_QUOTED PASSAGE_.
The SQL query builder library that does not build an SQL query from scratch, but rather modifies an existing query.
How to achieve harmony between the PHP and the database has been a subject to many blog posts. While some propose and use various ORM-s like Doctrine and Eloquent, other stick to raw SQL queries. ORM-s come with some sort of a query builder that is something very useful. For example, when providing filtering to an admin page, it's useful to programmatically modify the query to reflect requested filters.
If we think about a query itself, there are really rare occasions (I myself did not encounter one such) where we need to build a query from scratch. We usually have a base query that does something and then we extend it. In the filtering example above, we could have SELECT t.id, t.name FROM tickets t WHERE t.date >= '2020-01-01
as a base query for this years tickets and then a filter for state
that modifies initial query into SELECT t.id, t.name FROM tickets t WHERE t.date > '2020-01-01' AND t.state = 'SOLD'
.
That is the main premise behind this query builder. To reuse existing queries instead of manually constructing a full query through the query builder.
Every SELECT
statement is decomposed into sections like columns
or where
and then that statement can be modified through the exposed query builder API. To make that possible, the query builder parses statements and tracks all of the parameter placeholders and parameter values themselves and when a certain section is modified, parameters are merged/removed as well.
That means that parameters must be known at the time when that section is being added to the query builder, whether it's the initial query or just some new section. That being said, this query builder is not intended for reusable prepared statements (yet!).
The parser used is a small SQL parser written in C and exposed through the FFI (more parser implementations may come in the future).
The recommended installation is through Composer.
composer require zlikavac32/query-builder
To use the query builder, create a query builder environment.

_EXERCISE INSTRUCTIONS_.
a) Answer these questions from the text about the SQL query builder library:
(i) In what language is the parser written, and through what is it exposed?
(ii) What is the recommended way to install the library?
(iii) What kind of statements is the query builder not intended for?
b) Write the next part of the text about the SQL query builder library, picking up after its final sentence.

_INPUT DATA_.

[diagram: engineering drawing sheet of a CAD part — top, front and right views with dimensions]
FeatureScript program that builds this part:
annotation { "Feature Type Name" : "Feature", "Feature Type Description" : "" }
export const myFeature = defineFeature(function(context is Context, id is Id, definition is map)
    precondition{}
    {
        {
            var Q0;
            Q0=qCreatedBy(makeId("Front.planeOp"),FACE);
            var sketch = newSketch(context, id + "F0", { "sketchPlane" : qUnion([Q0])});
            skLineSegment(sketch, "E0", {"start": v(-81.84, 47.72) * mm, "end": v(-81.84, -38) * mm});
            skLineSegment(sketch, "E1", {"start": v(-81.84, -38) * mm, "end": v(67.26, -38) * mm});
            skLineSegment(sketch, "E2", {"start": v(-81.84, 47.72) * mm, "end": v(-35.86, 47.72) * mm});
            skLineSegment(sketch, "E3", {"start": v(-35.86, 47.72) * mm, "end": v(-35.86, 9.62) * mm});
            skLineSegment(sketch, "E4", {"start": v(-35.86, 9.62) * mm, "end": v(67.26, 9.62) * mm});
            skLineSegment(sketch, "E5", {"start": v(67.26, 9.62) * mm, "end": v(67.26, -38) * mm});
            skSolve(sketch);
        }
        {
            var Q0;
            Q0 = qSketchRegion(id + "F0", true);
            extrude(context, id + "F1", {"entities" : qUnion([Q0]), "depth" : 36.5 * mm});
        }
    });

_RESPONSES BY ITEM NUMBER_.
a)
(i) It is written in C and exposed through the FFI.
(ii) Installation through Composer is recommended.
(iii) It is not intended for reusable prepared statements.

b)
use Zlikavac32\QueryBuilder\FFISqlParser;
use Zlikavac32\QueryBuilder\NonPreloadedFFIGateway;
use Zlikavac32\QueryBuilder\ParserBackedQueryEnvironment;
$parser = NonPreloadedFFIGateway::createDefault();
$parser = new FFISqlParser($parser);
$queryBuilder = new ParserBackedQueryEnvironment($parser);
Instead of importing the FFI definition when needed, the FFI definition can be preloaded. There is no pretty or automatic way to do it. In your preload script you should add
FFI::load('{{path}}');
where {{path}}
represents a path to the tsqlp.h
header file in this repository, for example __DIR__ . '/vendor/zlikavac32/query-builder/tsqlp.h
. Other (perhaps necessary) option is to use ffi.preload
with the path to the tsqlp.h
. For more info consult the FFI configuration.
Other change is that you can no longer use the \Zlikavac32\QueryBuilder\NonPreloadedFFIGateway
class and you should use the \Zlikavac32\QueryBuilder\PreloadedFFIGateway
class.
Use the constructed environment to create a query builder from an SQL
string or a \Zlikavac32\QueryBuilder\Query
instance.
$qb = $queryBuilder->queryBuilderFromString(
'SELECT * FROM user WHERE active = ?',
1
);
$qb->andWhere('registered_at > ?', '2020-01-01');
$query = $qb->build();
var_dump($query->sql(), $query->parameters());
// SELECT * FROM user WHERE (active = ?) AND (registered_at > ?)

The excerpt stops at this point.